* WHAT IS NEEDED: Repeat the data below word for word, leaving out the pictures.
↓↓↓
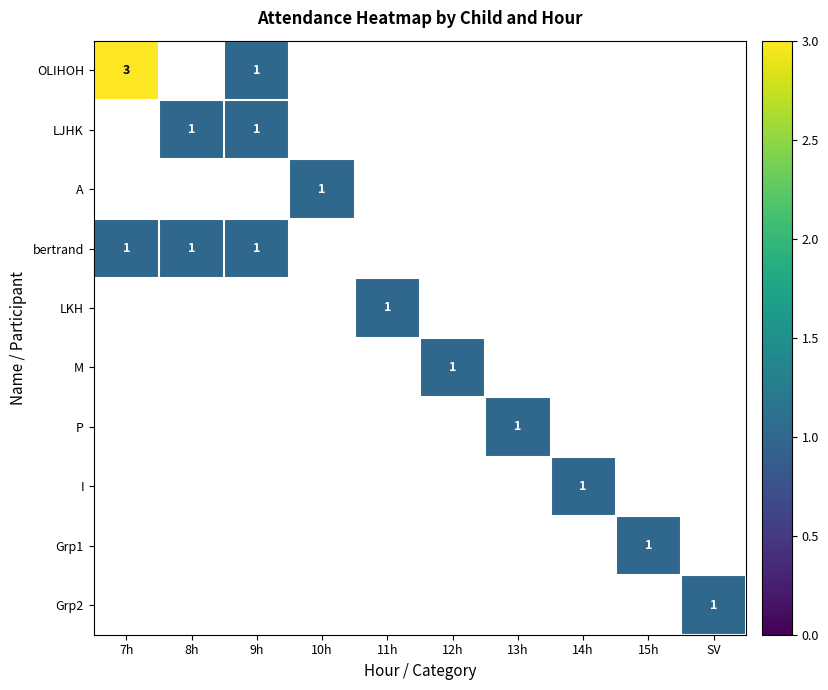

Between 7h and 9h, which series saw the biggest shift?

OLIHOH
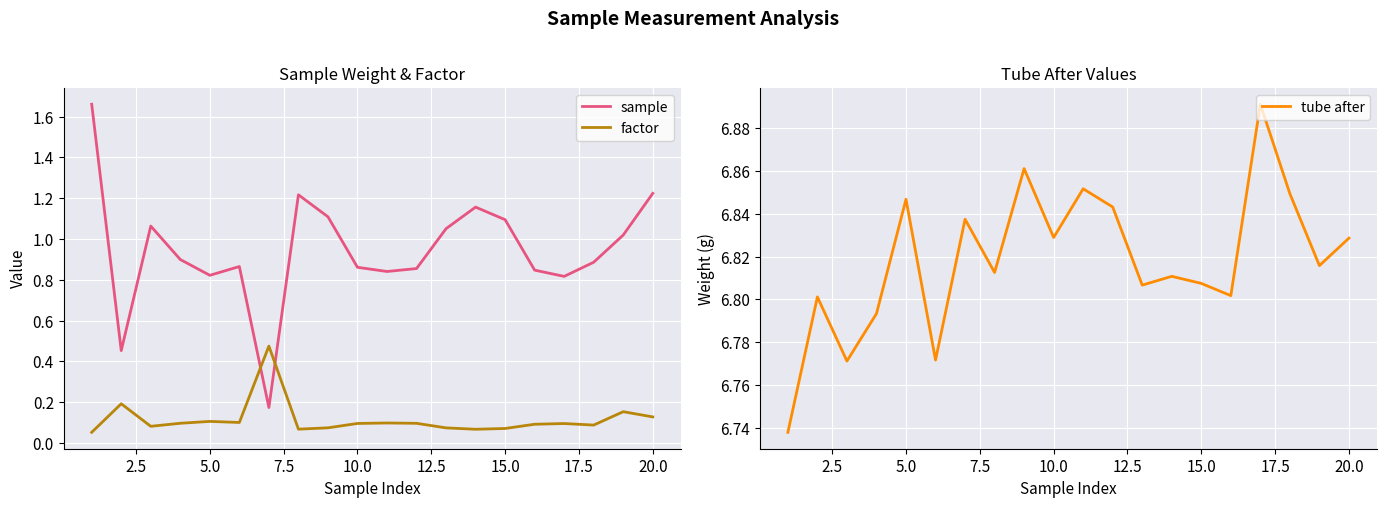

Reading left to right, transcribe all the data shown in this chart.

sample: 1.7	0.5	1.1	0.9	0.8	0.9	0.2	1.2	1.1	0.9	0.8	0.9	1.1	1.2	1.1	0.8	0.8	0.9	1.0	1.2
factor: 0.1	0.2	0.1	0.1	0.1	0.1	0.5	0.1	0.1	0.1	0.1	0.1	0.1	0.1	0.1	0.1	0.1	0.1	0.2	0.1
tube after: 6.7	6.8	6.8	6.8	6.8	6.8	6.8	6.8	6.9	6.8	6.9	6.8	6.8	6.8	6.8	6.8	6.9	6.8	6.8	6.8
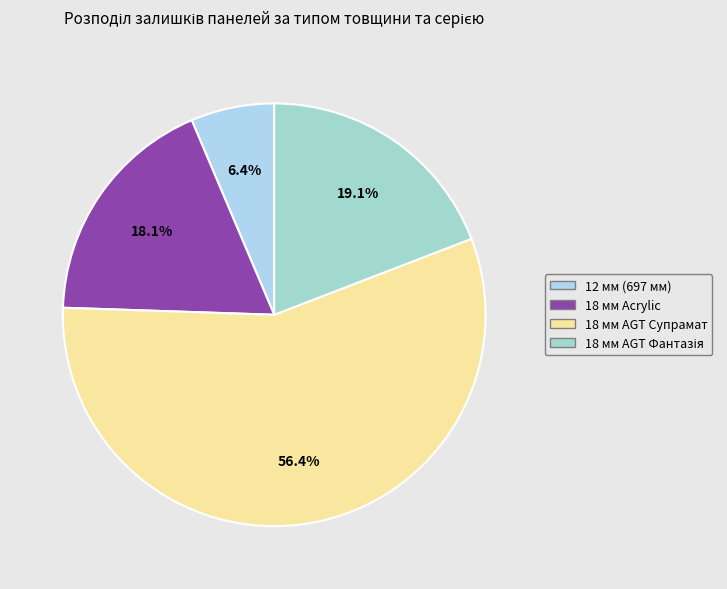

Count the number of slices in the pie.

4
↑↑↑
* RESPONSE AREA:
Between 7h and 9h, which series saw the biggest shift?

OLIHOH

Reading left to right, transcribe all the data shown in this chart.

sample: 1.7	0.5	1.1	0.9	0.8	0.9	0.2	1.2	1.1	0.9	0.8	0.9	1.1	1.2	1.1	0.8	0.8	0.9	1.0	1.2
factor: 0.1	0.2	0.1	0.1	0.1	0.1	0.5	0.1	0.1	0.1	0.1	0.1	0.1	0.1	0.1	0.1	0.1	0.1	0.2	0.1
tube after: 6.7	6.8	6.8	6.8	6.8	6.8	6.8	6.8	6.9	6.8	6.9	6.8	6.8	6.8	6.8	6.8	6.9	6.8	6.8	6.8

Count the number of slices in the pie.

4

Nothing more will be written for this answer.